*** Block opens ***

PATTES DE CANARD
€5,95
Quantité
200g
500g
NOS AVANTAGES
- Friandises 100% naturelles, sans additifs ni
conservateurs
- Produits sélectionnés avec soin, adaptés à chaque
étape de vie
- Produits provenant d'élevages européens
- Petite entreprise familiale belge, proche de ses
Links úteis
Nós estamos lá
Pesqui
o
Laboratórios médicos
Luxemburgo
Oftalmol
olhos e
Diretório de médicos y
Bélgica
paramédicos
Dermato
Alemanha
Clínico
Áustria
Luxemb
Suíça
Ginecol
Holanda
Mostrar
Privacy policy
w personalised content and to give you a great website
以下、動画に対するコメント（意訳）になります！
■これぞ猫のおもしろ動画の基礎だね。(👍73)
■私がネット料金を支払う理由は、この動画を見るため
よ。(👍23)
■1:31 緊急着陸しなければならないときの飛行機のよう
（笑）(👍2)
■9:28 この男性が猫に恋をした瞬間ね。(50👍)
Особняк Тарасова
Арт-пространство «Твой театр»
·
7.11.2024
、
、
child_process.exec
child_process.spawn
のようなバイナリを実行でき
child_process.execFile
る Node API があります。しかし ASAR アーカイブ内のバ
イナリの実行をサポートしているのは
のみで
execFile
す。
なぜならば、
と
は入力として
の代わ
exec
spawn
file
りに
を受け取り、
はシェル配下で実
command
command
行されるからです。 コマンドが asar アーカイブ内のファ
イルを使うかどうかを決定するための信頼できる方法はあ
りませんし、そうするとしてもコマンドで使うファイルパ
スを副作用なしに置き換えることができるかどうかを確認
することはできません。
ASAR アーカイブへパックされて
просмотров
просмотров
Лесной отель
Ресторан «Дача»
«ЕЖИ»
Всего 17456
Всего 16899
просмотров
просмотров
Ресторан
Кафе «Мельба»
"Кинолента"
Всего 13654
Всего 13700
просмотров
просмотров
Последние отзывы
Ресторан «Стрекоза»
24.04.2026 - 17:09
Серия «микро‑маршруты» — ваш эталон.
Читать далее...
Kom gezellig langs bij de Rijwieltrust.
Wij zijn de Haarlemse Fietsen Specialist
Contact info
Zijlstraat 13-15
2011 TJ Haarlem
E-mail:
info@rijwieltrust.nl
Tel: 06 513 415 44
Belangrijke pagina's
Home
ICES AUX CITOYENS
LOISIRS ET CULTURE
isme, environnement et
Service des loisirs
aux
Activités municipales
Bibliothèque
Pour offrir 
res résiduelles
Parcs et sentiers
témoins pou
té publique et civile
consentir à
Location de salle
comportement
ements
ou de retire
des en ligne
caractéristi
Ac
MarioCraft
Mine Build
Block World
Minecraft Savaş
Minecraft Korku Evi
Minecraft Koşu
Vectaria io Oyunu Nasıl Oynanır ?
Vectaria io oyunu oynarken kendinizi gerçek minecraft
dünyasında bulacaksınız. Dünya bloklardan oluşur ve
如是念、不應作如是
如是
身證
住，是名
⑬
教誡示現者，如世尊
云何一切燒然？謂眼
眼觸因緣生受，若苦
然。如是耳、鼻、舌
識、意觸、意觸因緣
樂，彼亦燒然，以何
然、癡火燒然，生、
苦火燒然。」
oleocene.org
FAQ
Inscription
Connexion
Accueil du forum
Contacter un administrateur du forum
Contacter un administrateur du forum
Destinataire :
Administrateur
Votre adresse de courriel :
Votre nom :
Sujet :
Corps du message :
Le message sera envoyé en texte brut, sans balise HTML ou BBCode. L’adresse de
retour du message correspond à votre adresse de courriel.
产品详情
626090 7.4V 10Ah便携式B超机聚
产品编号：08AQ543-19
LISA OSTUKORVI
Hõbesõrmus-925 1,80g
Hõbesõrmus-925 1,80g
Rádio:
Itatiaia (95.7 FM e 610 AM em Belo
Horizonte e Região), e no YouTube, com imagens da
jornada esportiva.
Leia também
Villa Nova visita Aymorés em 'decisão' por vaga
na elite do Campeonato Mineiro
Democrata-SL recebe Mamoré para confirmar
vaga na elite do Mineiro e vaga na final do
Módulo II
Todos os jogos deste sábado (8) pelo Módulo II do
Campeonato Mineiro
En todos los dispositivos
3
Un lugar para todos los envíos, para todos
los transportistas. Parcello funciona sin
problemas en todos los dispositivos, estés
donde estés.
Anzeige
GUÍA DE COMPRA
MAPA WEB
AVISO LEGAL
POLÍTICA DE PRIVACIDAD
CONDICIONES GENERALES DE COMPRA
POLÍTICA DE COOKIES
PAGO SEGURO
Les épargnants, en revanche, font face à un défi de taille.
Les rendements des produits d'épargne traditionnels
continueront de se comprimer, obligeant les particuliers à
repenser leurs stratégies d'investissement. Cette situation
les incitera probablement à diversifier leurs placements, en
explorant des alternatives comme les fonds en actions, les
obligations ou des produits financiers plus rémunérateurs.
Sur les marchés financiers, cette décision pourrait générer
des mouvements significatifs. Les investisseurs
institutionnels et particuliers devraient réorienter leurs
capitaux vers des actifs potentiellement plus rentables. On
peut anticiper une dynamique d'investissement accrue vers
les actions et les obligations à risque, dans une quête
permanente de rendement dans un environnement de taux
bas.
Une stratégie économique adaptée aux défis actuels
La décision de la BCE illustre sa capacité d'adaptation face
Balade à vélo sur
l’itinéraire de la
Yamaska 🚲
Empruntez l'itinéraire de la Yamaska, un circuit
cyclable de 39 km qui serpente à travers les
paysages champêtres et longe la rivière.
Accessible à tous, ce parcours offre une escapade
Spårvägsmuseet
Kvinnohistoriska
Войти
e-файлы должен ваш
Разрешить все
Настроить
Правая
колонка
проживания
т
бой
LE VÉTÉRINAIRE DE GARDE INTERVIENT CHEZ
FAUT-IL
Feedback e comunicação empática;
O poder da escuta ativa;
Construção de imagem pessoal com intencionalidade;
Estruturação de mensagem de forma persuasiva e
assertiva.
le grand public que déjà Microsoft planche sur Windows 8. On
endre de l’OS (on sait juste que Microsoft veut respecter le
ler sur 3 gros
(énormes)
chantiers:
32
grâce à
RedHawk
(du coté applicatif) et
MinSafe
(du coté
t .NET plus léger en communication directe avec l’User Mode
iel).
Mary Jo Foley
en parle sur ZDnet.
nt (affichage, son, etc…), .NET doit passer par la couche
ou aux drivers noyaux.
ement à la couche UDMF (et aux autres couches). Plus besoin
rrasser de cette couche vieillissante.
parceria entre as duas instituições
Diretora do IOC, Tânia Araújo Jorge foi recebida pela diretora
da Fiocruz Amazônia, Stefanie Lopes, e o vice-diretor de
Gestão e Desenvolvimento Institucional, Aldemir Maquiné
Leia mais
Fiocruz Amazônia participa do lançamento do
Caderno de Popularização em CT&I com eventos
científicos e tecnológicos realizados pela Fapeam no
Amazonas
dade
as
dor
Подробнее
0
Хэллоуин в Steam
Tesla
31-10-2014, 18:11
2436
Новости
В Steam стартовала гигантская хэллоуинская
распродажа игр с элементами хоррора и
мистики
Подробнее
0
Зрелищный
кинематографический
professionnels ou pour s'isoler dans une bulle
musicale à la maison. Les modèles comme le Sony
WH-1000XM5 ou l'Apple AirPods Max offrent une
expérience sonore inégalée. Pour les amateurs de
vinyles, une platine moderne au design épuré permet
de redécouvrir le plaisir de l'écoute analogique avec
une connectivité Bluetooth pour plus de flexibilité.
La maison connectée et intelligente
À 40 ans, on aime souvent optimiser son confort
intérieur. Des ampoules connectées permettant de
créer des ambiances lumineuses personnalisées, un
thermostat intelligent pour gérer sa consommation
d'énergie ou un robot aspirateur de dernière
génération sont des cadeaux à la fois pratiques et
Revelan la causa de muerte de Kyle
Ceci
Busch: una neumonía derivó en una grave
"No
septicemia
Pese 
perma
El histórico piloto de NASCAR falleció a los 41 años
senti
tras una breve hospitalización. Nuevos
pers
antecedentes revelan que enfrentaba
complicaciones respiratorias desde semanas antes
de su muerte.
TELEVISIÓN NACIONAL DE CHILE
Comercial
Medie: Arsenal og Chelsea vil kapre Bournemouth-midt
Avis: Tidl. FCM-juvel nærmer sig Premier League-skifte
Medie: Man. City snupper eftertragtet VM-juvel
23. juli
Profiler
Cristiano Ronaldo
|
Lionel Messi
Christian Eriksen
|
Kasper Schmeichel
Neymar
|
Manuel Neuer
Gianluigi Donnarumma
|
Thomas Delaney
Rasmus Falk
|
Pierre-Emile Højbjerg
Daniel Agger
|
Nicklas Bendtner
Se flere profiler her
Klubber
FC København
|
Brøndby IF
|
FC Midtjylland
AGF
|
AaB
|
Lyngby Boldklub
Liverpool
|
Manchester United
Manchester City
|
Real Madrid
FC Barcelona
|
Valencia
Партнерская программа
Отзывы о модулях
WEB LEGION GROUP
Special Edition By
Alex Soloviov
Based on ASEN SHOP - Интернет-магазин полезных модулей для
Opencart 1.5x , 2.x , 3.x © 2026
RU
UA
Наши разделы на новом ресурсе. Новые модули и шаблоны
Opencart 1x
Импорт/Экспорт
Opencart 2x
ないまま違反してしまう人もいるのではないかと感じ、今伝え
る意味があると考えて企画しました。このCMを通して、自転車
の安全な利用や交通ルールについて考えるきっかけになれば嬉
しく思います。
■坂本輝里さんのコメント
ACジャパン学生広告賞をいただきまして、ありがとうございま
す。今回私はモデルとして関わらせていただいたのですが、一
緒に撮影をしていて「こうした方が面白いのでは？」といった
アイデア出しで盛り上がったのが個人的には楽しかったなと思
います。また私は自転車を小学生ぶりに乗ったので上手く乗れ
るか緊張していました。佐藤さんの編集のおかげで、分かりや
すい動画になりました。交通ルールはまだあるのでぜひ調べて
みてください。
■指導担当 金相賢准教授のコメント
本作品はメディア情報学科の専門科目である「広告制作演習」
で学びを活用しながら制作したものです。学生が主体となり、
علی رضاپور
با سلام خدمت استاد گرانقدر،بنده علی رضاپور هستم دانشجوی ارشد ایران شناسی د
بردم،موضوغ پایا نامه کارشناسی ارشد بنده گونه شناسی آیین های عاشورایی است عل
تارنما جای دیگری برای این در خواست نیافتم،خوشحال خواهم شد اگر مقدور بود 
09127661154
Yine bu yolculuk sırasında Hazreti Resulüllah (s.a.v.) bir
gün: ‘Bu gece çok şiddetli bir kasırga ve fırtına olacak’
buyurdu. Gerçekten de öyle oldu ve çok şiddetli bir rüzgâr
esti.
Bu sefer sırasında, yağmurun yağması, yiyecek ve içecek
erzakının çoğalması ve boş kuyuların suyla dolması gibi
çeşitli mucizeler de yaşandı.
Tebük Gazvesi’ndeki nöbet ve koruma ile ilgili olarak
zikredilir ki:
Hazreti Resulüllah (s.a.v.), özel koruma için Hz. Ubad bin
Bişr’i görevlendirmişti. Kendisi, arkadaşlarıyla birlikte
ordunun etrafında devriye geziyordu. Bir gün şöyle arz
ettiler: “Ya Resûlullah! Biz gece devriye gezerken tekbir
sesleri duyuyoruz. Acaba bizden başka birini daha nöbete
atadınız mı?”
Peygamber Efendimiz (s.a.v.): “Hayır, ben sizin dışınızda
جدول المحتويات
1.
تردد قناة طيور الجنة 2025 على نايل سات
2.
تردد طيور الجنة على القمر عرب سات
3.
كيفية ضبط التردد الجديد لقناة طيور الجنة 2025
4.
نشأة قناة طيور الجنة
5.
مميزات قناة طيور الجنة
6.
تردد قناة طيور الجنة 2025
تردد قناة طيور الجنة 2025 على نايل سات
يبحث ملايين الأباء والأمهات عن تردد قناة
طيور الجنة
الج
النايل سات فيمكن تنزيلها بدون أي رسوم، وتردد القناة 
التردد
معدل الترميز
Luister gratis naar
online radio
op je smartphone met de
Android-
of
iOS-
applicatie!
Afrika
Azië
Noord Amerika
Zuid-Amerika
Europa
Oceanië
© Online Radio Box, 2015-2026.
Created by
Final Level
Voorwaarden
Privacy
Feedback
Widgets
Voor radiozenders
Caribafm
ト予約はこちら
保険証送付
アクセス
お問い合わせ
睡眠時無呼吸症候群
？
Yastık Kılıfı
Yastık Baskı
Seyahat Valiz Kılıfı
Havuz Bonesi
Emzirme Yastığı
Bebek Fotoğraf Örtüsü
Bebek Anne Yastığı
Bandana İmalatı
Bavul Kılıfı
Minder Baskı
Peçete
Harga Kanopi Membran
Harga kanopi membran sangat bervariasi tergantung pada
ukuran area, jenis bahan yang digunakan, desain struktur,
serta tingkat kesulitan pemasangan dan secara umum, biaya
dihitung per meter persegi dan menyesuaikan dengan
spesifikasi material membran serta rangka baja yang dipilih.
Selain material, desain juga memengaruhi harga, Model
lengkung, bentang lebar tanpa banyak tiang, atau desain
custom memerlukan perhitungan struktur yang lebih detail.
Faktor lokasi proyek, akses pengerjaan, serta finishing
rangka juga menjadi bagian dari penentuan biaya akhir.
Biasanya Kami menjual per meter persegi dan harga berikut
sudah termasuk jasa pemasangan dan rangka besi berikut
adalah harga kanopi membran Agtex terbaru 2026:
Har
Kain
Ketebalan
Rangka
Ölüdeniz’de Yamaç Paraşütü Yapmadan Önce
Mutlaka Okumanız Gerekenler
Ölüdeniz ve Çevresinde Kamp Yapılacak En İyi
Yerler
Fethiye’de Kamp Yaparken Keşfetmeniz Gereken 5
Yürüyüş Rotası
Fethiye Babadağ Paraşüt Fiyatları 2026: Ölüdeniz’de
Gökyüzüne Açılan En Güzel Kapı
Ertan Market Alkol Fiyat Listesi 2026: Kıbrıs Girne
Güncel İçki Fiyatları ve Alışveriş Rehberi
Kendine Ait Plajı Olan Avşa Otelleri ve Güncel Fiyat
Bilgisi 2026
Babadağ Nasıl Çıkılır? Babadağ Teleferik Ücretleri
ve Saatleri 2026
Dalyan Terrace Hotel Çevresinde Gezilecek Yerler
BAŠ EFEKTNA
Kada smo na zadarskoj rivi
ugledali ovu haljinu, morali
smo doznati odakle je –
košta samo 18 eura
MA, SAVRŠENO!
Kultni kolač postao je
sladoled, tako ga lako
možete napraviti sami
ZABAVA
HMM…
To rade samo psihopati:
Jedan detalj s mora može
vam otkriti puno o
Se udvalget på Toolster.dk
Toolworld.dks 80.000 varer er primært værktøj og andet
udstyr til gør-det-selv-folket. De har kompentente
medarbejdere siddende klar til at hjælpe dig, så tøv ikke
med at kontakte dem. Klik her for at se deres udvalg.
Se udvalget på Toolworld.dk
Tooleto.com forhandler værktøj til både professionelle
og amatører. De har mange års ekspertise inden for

*** Block closes ***

To-do item:
Reproduce the material from its first line through the line containing "行されるからです。 コマンドが asar アーカイブ内のファ", changing "Privacy policy" to "Privacy notice" and leaving everything else untouched.

Result of this task:
PATTES DE CANARD
€5,95
Quantité
200g
500g
NOS AVANTAGES
- Friandises 100% naturelles, sans additifs ni
conservateurs
- Produits sélectionnés avec soin, adaptés à chaque
étape de vie
- Produits provenant d'élevages européens
- Petite entreprise familiale belge, proche de ses
Links úteis
Nós estamos lá
Pesqui
o
Laboratórios médicos
Luxemburgo
Oftalmol
olhos e
Diretório de médicos y
Bélgica
paramédicos
Dermato
Alemanha
Clínico
Áustria
Luxemb
Suíça
Ginecol
Holanda
Mostrar
Privacy notice
w personalised content and to give you a great website
以下、動画に対するコメント（意訳）になります！
■これぞ猫のおもしろ動画の基礎だね。(👍73)
■私がネット料金を支払う理由は、この動画を見るため
よ。(👍23)
■1:31 緊急着陸しなければならないときの飛行機のよう
（笑）(👍2)
■9:28 この男性が猫に恋をした瞬間ね。(50👍)
Особняк Тарасова
Арт-пространство «Твой театр»
·
7.11.2024
、
、
child_process.exec
child_process.spawn
のようなバイナリを実行でき
child_process.execFile
る Node API があります。しかし ASAR アーカイブ内のバ
イナリの実行をサポートしているのは
のみで
execFile
す。
なぜならば、
と
は入力として
の代わ
exec
spawn
file
りに
を受け取り、
はシェル配下で実
command
command
行されるからです。 コマンドが asar アーカイブ内のファ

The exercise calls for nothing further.